Text extractions by page
*-*-*

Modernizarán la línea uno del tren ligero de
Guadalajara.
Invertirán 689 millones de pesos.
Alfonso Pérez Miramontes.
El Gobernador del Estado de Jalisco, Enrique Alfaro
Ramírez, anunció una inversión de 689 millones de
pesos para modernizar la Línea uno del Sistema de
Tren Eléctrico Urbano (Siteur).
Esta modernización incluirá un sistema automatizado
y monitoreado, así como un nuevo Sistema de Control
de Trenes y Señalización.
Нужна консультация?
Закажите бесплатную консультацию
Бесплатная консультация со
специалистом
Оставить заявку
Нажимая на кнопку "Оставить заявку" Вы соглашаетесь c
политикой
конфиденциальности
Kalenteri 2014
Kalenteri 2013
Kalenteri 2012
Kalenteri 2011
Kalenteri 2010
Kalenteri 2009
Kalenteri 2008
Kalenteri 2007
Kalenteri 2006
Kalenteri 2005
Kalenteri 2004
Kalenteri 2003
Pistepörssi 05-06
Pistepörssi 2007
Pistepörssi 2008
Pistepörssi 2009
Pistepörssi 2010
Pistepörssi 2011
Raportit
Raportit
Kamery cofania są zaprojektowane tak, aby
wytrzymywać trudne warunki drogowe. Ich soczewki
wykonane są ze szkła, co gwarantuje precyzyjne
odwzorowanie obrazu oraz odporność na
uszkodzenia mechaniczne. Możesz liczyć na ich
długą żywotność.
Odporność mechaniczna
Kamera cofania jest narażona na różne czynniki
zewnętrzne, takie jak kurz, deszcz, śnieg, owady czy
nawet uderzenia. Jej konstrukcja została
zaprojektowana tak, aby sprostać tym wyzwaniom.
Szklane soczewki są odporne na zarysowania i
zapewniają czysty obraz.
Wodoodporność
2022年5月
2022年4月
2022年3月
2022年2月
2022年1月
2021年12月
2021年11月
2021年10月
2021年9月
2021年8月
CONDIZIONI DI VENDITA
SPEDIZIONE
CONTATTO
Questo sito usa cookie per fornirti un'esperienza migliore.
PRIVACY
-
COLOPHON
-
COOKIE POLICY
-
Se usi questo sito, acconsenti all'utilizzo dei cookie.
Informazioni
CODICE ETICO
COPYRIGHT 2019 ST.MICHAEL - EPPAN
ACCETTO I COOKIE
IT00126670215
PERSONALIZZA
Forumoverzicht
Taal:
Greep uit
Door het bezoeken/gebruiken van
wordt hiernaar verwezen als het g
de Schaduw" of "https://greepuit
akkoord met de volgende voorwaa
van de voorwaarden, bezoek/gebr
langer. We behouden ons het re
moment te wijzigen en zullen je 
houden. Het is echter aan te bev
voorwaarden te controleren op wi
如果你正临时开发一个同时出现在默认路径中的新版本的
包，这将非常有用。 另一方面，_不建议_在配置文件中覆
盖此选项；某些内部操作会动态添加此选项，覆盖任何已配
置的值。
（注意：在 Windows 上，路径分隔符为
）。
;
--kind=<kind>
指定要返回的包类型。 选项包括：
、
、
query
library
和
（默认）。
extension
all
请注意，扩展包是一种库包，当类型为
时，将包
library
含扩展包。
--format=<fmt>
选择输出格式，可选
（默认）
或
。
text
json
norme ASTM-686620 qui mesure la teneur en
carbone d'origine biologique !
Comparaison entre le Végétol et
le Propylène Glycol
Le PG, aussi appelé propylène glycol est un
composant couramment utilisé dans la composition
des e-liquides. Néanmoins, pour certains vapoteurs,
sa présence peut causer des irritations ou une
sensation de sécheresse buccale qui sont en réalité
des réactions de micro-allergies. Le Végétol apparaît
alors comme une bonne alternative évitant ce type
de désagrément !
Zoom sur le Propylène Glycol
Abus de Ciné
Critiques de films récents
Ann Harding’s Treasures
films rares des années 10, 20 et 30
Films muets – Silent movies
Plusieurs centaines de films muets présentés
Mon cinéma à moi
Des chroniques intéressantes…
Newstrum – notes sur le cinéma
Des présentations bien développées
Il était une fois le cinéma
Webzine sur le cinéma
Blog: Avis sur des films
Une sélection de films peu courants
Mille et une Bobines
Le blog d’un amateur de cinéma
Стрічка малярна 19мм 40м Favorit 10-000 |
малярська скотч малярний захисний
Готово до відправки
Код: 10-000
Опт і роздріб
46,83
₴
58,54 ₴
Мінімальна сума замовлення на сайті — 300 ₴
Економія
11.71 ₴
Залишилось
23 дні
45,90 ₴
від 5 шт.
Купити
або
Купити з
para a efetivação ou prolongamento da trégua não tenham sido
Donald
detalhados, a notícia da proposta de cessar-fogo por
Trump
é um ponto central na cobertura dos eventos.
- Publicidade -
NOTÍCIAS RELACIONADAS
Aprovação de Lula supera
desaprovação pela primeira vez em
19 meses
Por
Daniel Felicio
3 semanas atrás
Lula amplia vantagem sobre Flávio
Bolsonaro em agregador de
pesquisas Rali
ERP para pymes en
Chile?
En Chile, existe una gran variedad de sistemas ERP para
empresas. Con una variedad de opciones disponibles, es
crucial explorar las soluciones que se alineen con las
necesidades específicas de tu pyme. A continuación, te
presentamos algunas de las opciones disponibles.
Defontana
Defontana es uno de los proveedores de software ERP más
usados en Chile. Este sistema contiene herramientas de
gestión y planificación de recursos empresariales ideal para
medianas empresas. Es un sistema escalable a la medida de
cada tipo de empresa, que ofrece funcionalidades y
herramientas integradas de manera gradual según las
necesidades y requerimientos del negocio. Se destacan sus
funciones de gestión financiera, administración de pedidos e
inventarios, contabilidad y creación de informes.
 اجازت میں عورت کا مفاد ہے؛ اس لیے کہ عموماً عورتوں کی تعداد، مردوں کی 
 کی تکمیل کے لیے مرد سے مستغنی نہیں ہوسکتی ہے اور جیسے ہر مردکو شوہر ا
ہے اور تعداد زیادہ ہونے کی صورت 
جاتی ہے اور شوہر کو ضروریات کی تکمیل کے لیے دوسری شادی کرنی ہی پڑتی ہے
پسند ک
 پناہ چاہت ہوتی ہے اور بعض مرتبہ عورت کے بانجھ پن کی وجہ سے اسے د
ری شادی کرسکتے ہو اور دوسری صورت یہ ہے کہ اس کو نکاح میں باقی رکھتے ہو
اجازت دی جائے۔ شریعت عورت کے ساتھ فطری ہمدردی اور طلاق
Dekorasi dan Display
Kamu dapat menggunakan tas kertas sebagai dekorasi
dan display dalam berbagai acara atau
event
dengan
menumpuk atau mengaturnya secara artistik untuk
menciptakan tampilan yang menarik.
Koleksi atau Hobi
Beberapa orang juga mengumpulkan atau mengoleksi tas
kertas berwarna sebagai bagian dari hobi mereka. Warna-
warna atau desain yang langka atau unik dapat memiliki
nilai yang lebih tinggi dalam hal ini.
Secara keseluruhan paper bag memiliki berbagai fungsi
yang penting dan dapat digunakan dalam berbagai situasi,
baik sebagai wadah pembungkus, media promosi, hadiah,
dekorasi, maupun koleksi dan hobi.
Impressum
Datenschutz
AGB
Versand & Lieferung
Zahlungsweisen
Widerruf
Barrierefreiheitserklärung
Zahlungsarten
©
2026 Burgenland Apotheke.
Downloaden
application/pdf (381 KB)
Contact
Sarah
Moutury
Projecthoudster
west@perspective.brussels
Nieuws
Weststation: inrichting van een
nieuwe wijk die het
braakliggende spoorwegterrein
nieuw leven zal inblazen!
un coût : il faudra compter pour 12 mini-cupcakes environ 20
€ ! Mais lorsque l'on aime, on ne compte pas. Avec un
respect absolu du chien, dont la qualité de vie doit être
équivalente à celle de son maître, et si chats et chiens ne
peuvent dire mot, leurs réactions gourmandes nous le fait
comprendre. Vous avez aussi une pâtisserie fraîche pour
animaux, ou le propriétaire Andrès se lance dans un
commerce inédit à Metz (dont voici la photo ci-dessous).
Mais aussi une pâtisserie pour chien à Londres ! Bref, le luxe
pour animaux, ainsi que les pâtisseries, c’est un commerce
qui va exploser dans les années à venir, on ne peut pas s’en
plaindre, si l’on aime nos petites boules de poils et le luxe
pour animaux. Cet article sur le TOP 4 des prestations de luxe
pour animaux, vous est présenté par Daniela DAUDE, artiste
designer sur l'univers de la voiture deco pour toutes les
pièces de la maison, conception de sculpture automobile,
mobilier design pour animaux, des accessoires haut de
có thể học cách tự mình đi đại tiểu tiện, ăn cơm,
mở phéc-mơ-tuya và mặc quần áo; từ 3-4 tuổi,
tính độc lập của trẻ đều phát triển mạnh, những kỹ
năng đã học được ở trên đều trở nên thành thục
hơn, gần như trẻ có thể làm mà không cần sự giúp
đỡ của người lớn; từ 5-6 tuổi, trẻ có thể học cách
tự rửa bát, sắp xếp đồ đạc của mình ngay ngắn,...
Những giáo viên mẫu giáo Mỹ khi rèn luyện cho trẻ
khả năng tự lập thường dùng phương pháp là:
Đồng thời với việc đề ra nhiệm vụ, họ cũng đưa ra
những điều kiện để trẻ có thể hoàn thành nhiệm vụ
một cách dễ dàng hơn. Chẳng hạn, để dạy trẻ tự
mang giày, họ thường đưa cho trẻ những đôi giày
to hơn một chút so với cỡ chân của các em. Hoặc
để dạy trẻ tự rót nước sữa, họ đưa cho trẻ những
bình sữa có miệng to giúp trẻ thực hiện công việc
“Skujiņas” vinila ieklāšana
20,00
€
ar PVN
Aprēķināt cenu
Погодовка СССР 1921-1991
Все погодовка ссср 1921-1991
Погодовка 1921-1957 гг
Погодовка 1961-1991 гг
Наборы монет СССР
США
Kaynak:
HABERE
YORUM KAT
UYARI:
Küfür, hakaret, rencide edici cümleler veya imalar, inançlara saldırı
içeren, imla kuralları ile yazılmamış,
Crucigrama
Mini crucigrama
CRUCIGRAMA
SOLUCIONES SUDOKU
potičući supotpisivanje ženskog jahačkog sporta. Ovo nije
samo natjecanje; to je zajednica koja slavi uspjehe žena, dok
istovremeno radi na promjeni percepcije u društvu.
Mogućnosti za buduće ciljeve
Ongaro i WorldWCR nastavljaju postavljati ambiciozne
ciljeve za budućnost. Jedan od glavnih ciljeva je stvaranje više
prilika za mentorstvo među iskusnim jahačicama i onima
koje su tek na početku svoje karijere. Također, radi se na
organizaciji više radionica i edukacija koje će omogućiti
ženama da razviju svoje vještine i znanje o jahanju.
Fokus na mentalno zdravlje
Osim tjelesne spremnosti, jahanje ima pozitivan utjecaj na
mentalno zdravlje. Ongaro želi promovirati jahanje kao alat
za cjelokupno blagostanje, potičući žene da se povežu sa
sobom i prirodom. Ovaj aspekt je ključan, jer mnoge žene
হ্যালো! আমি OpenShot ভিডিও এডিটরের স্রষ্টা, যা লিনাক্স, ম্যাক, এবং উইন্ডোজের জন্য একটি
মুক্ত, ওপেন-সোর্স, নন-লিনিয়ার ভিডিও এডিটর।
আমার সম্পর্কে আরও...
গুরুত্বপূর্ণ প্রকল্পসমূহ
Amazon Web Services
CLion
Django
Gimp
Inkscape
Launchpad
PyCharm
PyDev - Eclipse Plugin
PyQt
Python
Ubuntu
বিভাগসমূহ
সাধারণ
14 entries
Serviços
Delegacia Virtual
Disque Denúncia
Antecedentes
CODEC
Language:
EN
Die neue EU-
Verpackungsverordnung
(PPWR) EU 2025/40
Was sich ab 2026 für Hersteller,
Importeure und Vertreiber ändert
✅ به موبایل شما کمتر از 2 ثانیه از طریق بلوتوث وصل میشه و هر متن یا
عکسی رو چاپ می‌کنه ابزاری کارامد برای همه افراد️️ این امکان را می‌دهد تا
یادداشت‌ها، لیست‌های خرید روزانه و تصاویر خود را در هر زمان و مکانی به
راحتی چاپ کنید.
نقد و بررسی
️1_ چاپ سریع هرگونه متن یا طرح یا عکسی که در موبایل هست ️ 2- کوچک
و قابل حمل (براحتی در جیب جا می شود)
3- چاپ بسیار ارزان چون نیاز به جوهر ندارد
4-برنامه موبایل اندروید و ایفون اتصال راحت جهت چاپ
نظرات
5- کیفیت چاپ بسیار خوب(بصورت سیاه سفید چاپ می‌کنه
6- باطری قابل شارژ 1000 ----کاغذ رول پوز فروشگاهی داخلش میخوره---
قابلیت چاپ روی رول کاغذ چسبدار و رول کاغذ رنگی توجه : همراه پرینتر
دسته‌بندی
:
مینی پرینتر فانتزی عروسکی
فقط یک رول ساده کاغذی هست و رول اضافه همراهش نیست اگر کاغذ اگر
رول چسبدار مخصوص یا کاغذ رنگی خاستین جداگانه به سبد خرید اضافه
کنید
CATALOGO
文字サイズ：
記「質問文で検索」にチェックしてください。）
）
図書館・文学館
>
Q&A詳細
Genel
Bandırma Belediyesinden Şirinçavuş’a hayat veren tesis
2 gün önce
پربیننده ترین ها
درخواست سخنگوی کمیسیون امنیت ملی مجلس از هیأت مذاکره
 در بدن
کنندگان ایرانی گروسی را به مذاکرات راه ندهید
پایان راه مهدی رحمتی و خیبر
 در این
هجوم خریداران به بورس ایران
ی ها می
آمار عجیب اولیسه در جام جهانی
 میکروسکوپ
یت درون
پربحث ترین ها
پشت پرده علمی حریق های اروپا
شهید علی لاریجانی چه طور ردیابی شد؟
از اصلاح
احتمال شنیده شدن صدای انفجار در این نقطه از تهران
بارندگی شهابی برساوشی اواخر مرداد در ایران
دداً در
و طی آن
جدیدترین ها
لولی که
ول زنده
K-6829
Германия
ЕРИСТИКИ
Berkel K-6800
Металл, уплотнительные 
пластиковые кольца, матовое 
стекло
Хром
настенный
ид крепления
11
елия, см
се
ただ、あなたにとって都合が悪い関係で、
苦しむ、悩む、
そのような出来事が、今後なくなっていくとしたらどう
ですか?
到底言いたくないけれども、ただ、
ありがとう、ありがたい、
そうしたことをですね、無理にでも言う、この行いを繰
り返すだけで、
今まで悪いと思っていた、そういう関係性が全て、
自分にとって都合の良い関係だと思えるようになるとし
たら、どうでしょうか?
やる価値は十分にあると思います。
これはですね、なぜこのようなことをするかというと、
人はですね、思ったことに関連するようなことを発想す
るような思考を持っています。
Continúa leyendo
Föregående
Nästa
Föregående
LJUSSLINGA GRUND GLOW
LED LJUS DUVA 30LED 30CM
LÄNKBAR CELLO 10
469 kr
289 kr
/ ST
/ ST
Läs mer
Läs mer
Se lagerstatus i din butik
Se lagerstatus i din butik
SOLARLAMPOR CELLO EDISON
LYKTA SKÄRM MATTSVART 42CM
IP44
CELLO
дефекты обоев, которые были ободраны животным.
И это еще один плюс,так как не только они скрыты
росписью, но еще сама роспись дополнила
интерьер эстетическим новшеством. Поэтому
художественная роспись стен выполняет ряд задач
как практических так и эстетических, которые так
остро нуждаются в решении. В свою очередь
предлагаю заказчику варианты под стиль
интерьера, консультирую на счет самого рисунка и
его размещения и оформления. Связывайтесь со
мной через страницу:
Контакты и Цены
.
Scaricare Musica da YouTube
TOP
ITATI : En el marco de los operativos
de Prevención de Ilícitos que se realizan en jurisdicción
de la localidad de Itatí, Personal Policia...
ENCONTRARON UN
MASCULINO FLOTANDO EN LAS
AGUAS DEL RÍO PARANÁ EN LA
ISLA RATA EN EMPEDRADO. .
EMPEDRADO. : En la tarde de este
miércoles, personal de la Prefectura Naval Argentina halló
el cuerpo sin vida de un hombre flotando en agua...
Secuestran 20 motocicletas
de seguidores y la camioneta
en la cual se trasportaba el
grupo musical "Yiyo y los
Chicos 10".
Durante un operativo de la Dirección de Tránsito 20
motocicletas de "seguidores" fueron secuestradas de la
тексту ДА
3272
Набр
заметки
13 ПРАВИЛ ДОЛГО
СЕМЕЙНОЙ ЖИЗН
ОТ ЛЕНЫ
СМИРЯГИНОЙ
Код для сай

*-*-*

- **JOB ITEM**
Please copy out the stretch from the start of the records through the line containing "zaprojektowana tak, aby", keeping every line the same.

- **EXERCISE RESULT**
Modernizarán la línea uno del tren ligero de
Guadalajara.
Invertirán 689 millones de pesos.
Alfonso Pérez Miramontes.
El Gobernador del Estado de Jalisco, Enrique Alfaro
Ramírez, anunció una inversión de 689 millones de
pesos para modernizar la Línea uno del Sistema de
Tren Eléctrico Urbano (Siteur).
Esta modernización incluirá un sistema automatizado
y monitoreado, así como un nuevo Sistema de Control
de Trenes y Señalización.
Нужна консультация?
Закажите бесплатную консультацию
Бесплатная консультация со
специалистом
Оставить заявку
Нажимая на кнопку "Оставить заявку" Вы соглашаетесь c
политикой
конфиденциальности
Kalenteri 2014
Kalenteri 2013
Kalenteri 2012
Kalenteri 2011
Kalenteri 2010
Kalenteri 2009
Kalenteri 2008
Kalenteri 2007
Kalenteri 2006
Kalenteri 2005
Kalenteri 2004
Kalenteri 2003
Pistepörssi 05-06
Pistepörssi 2007
Pistepörssi 2008
Pistepörssi 2009
Pistepörssi 2010
Pistepörssi 2011
Raportit
Raportit
Kamery cofania są zaprojektowane tak, aby
wytrzymywać trudne warunki drogowe. Ich soczewki
wykonane są ze szkła, co gwarantuje precyzyjne
odwzorowanie obrazu oraz odporność na
uszkodzenia mechaniczne. Możesz liczyć na ich
długą żywotność.
Odporność mechaniczna
Kamera cofania jest narażona na różne czynniki
zewnętrzne, takie jak kurz, deszcz, śnieg, owady czy
nawet uderzenia. Jej konstrukcja została
zaprojektowana tak, aby sprostać tym wyzwaniom.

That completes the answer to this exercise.